I have a table for a Statistical project.
Structure is like this:
CREATE TABLE NewStatHistory (
StatHistoryID uniqueidentifier PRIMARY KEY NOT NULL,
DateEntered dateTime NOT NULL,
DateApplies dateTime NOT NULL,
WhoEnteredID uniqueIdentifier NOT NULL,
PostingID uniqueIdentifier NULL,
EnteredValue decimal(19,5) NOT NULL,
StatID uniqueIdentifier NOT NULL,
StatStatus int NOT NULL,
Notes varchar(500) NULL,
CampusID uniqueidentifier NOT NULL,
IsTarget bit NOT NULL DEFAULT 0
)
I need to pull the most recently entered value for each "DateApplies".

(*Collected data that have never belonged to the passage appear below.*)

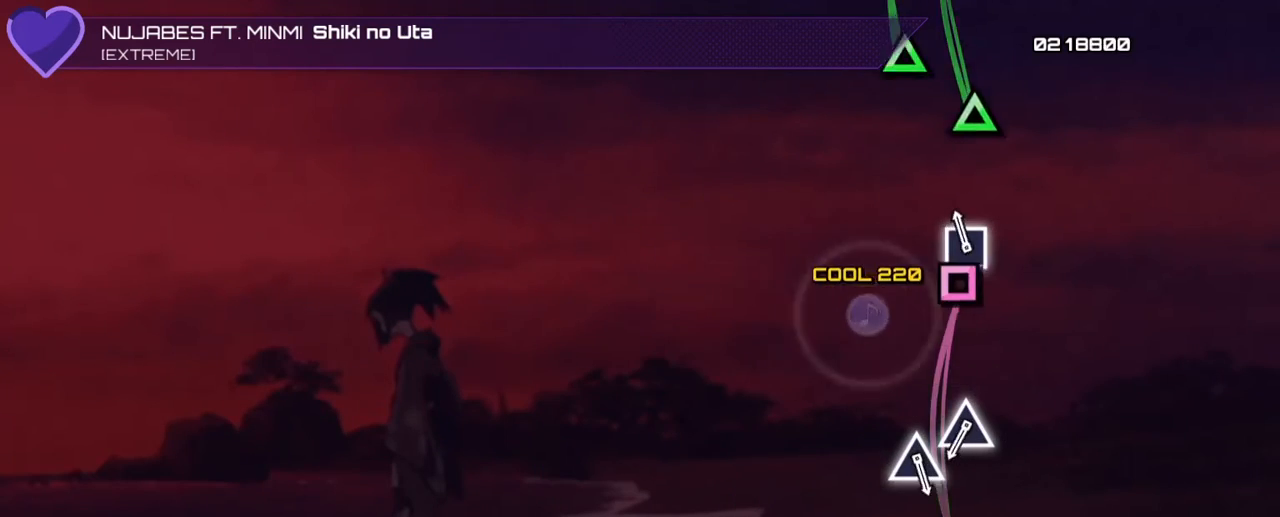
{"buttons": [], "events": [[100, "SQUARE", "down"], [267, "SQUARE", "up"]]}
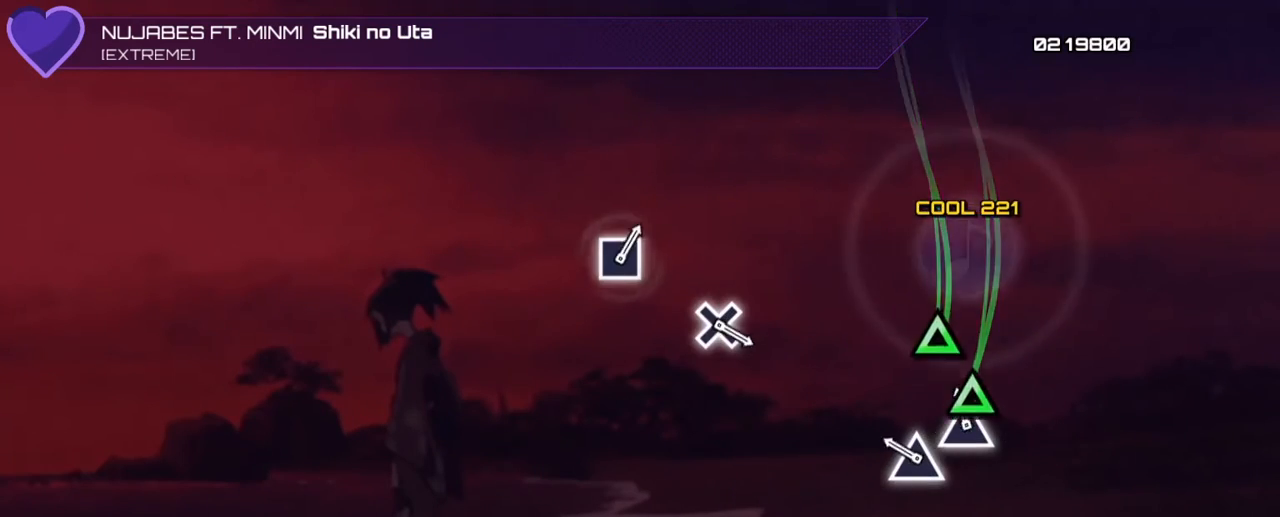
{"buttons": [], "events": [[67, "TRIANGLE", "down"], [167, "TRIANGLE", "up"], [233, "TRIANGLE", "down"], [400, "TRIANGLE", "up"]]}
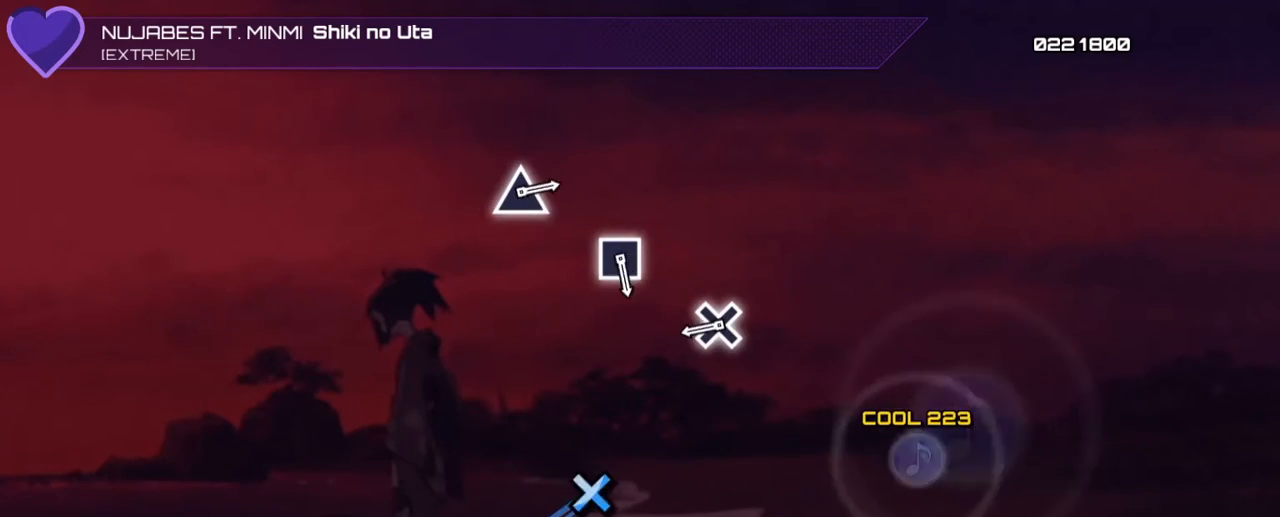
{"buttons": ["CROSS"], "events": [[400, "CROSS", "down"]]}
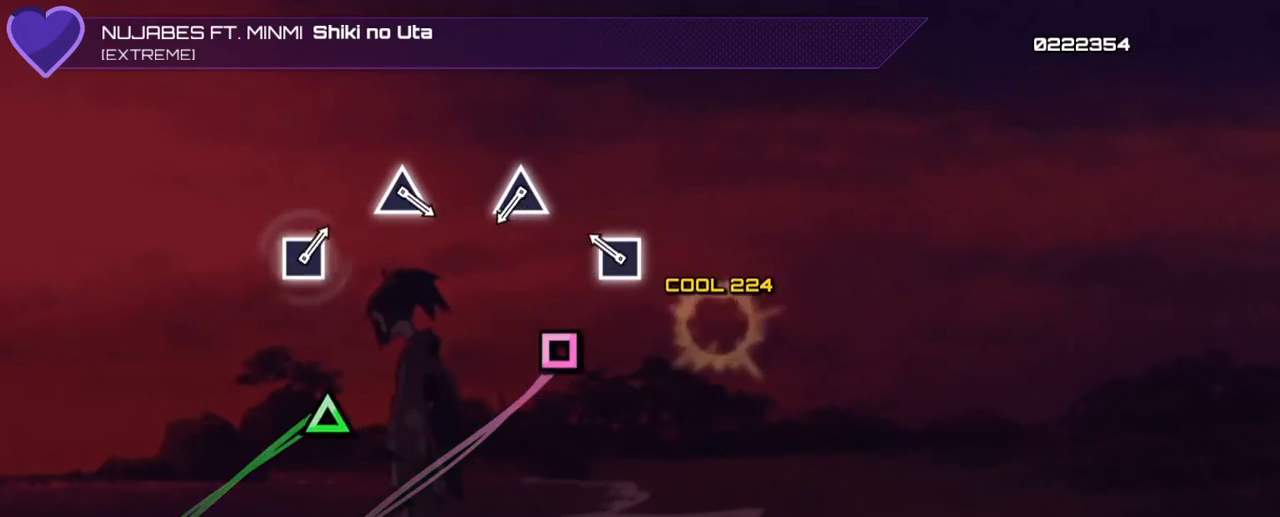
{"buttons": [], "events": [[67, "CROSS", "up"], [233, "SQUARE", "down"], [400, "SQUARE", "up"]]}
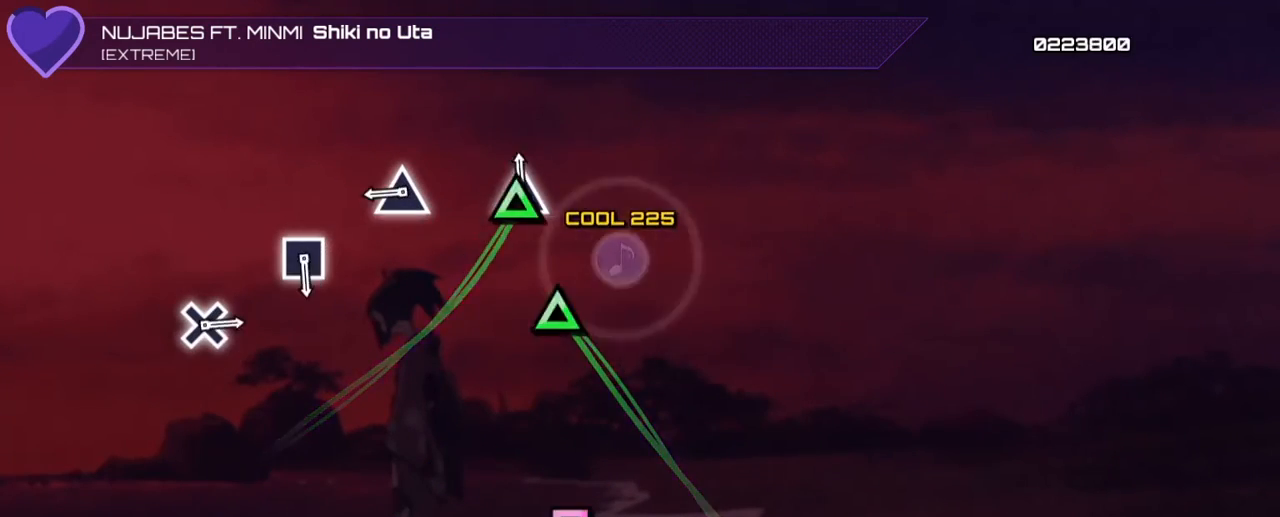
{"buttons": ["TRIANGLE"], "events": [[67, "TRIANGLE", "down"], [233, "TRIANGLE", "up"], [400, "TRIANGLE", "down"]]}
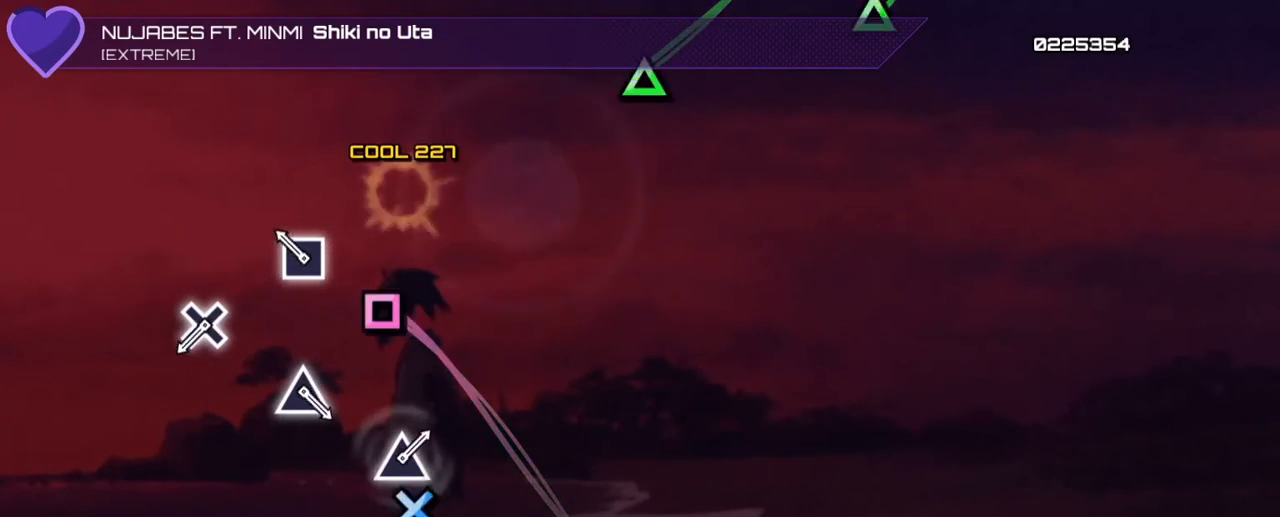
{"buttons": [], "events": [[33, "TRIANGLE", "up"], [200, "SQUARE", "down"], [400, "SQUARE", "up"]]}
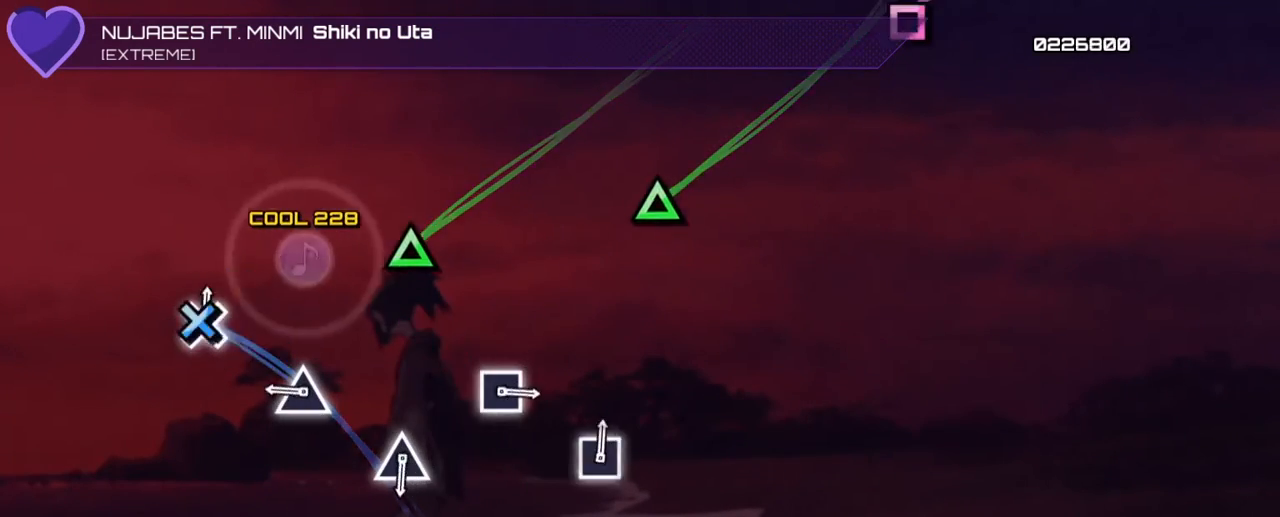
{"buttons": ["TRIANGLE"], "events": [[67, "CROSS", "down"], [200, "CROSS", "up"], [367, "TRIANGLE", "down"]]}
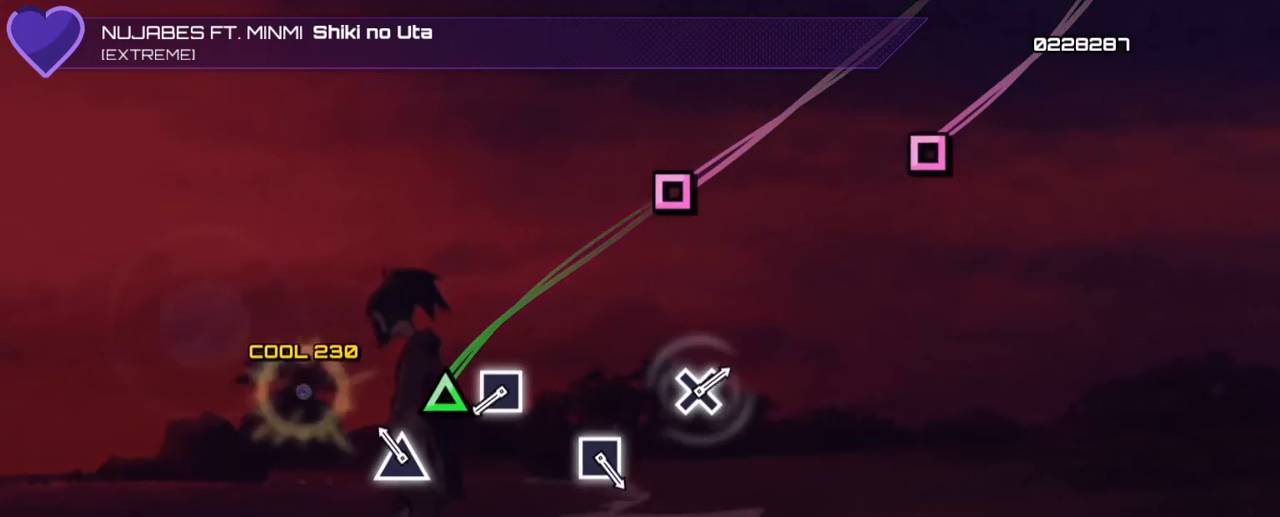
{"buttons": ["SQUARE"], "events": [[33, "TRIANGLE", "up"], [167, "TRIANGLE", "down"], [333, "TRIANGLE", "up"], [500, "SQUARE", "down"]]}
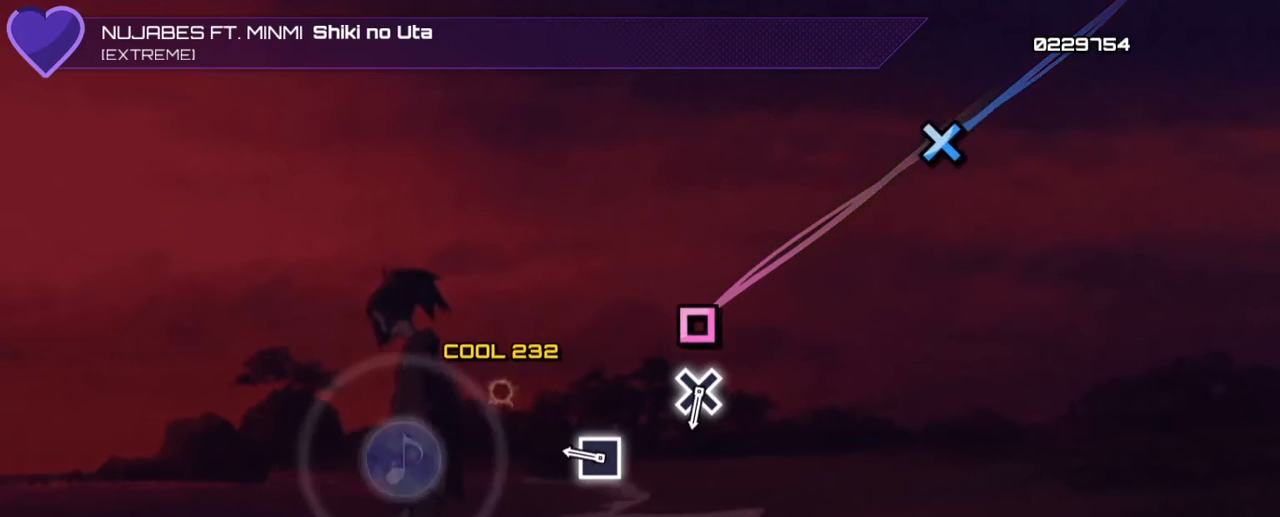
{"buttons": [], "events": [[133, "SQUARE", "up"], [300, "SQUARE", "down"], [467, "SQUARE", "up"]]}
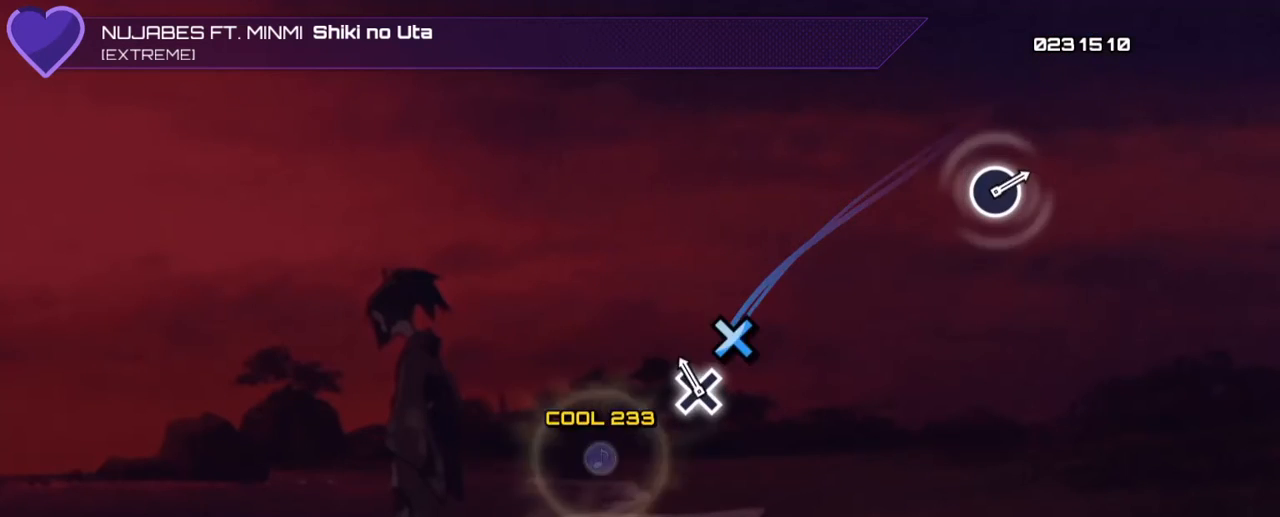
{"buttons": [], "events": [[133, "CROSS", "down"], [300, "CROSS", "up"]]}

This query runs almost instantly in SqlServer but in SQLite it just times out and I can't figure out how to optimize to get it to work.
SELECT NewStatHistory.*
FROM NewStatHistory
INNER JOIN (
SELECT MAX(DateEntered) entered, statID, DateApplies
FROM NewStatHistory
WHERE StatID = @statID
AND campusID = @campusID
AND IsTarget = 0
GROUP BY DateApplies, statID) summary ON summary.entered = newstathistory.dateEntered
AND summary.statID = newStatHistory.statID AND summary.DateApplies = newStatHistory.DateApplies
WHERE NewStatHistory.StatID = @statID
AND IsTarget = 0
AND campusID = @campusID
ORDER BY NewStatHistory.DateApplies DESC
Anybody have any ideas about how to get it to work. Otherwise, I'm going to have to find another embedded db to use. Other than this query, SQLite has done everything I have asked of it.
As far as indexes go, on SqlServer, I only have the primary key indexed. On the SQLite, I tried with only the primary key, but then added on several other columns to no avail.
The subquery executes in no time on SQLite also, so it seems to be the join that causes the slow.